Parameters of simple_exploration and
expected_improvement as well as alternating_freq
to indicate the frequency of changing between the
two acquisition functions.

Parallel active learning

With today’s supercomputers, parallel computing has become an integral part of numerical simulations. Even for expensive simulations it is thus more efficient to select several points at once instead of evaluating one point after another. For active learning this means also the search for candidates has to be parallelized to find a next best batch instead of the next best point. For the simple exploration acquisition function, this is done straightforwardly, as the predictive variance \(\mathbb{V}\) does not depend on the actual simulation output \(\mathbf{y}\):

\[\mathbb{V}[\mathbf{y}_*] = K_{**} - K_*^T (K + \sigma_n^2 I)^{-1} K_*\]

with \(K = k(X, X)\) the training kernel matrix, \(K_* = k(X_*, X)\) and \(K_{**} = k(X_*, X_*)\). \(X\) represents the training input points, \(X_*\) the prediction input points, \(\mathbf{y}_*\) the prediction output and \(I\) the identity matrix and \(\sigma_n\) the data noise.

For other acquisition functions that depend on the evaluated output \(\mathbf{y}\), approximations with the predictive fit itself, i.e. with \(\mathbf{y}_*\), have to be made.

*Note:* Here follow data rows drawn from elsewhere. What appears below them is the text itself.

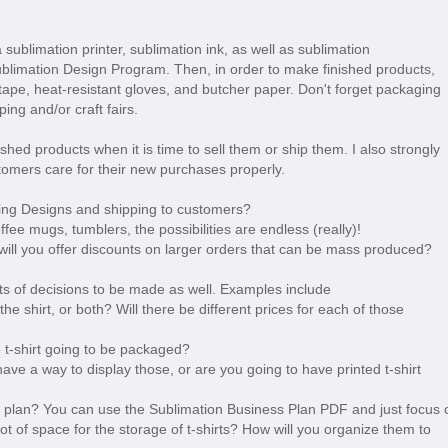
 sublimation printer, sublimation ink, as well as sublimation
Sublimation Design Program. Then, in order to make finished products,
 tape, heat-resistant gloves, and butcher paper. Don't forget packaging
ping and/or craft fairs.
shed products when it is time to sell them or ship them. I also strongly
omers care for their new purchases properly.
nting Designs and shipping to customers?
ffee mugs, tumblers, the possibilities are endless (really)!
 will you offer discounts on larger orders that can be mass produced?
 lots of decisions to be made as well. Examples include
 the shirt, or both? Will there be different prices for each of those
e t-shirt going to be packaged?
ave a way to display those, or are you going to have printed t-shirt
s plan? You can use the Sublimation Business Plan PDF and just focus 
 lot of space for the storage of t-shirts? How will you organize them to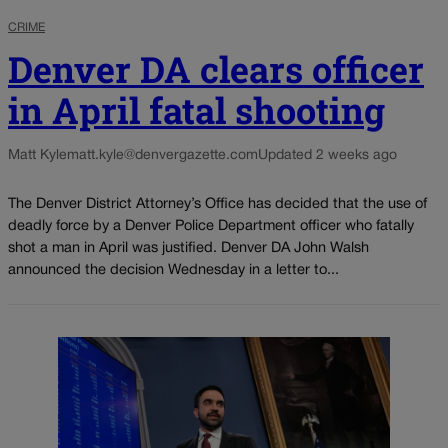
CRIME
Denver DA clears officer
in April fatal shooting
Matt Kyle
matt.kyle@denvergazette.com
Updated 2 weeks ago
The Denver District Attorney’s Office has decided that the use of
deadly force by a Denver Police Department officer who fatally
shot a man in April was justified. Denver DA John Walsh
announced the decision Wednesday in a letter to...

As an example, in the expected improvement acquisition function, the exploration and exploitation parts are split, so the exploration can be fully parallelized and updated for each point in the batch. The exploitation term, on the other hand, is approximated by the mean function of the given surrogate model at the beginning, and is not updated throughout the batch.

Examples

ntrain: 50  # Points in total (AL warmup + AL learn).
variables:
    u: ActiveLearning()  # AL variable in interval [0, 1].
    v: ActiveLearning(1e-4, 1, Log)  # AL variable with log search space.
    mu: Normal(0, 0.2)  # Non-AL variable (Gaussian distributed).
    f: Output  # Scalar output.

run:
    ...  # Usual run configuration

fit:
    surrogate: GPy  # Use this surrogate during AL.

active_learning:
    nwarmup: 10  # Randomly sampled warmup points.
    batch_size: 1  # Sequential learning.
    algorithm:
        class: simple  # SimpleAL
        acquisition_function: simple_exploration  # Minimize fit variance.
...
active_learning:
    nwarmup: 4
    batch_size: 16  # Parallel learning
    algorithm:
        class: simple
        acquisition_function:
            class: alternating_exploration  # Alternate `simple_exploration` and `expected_improvement`
            exploration_factor: 0.1  # Exploration factor for expected improvement.
            find_min: True  # Find function minimum instead of maximum.
            alternating_freq: 2  # Do exploration twice, then expected improvement twice.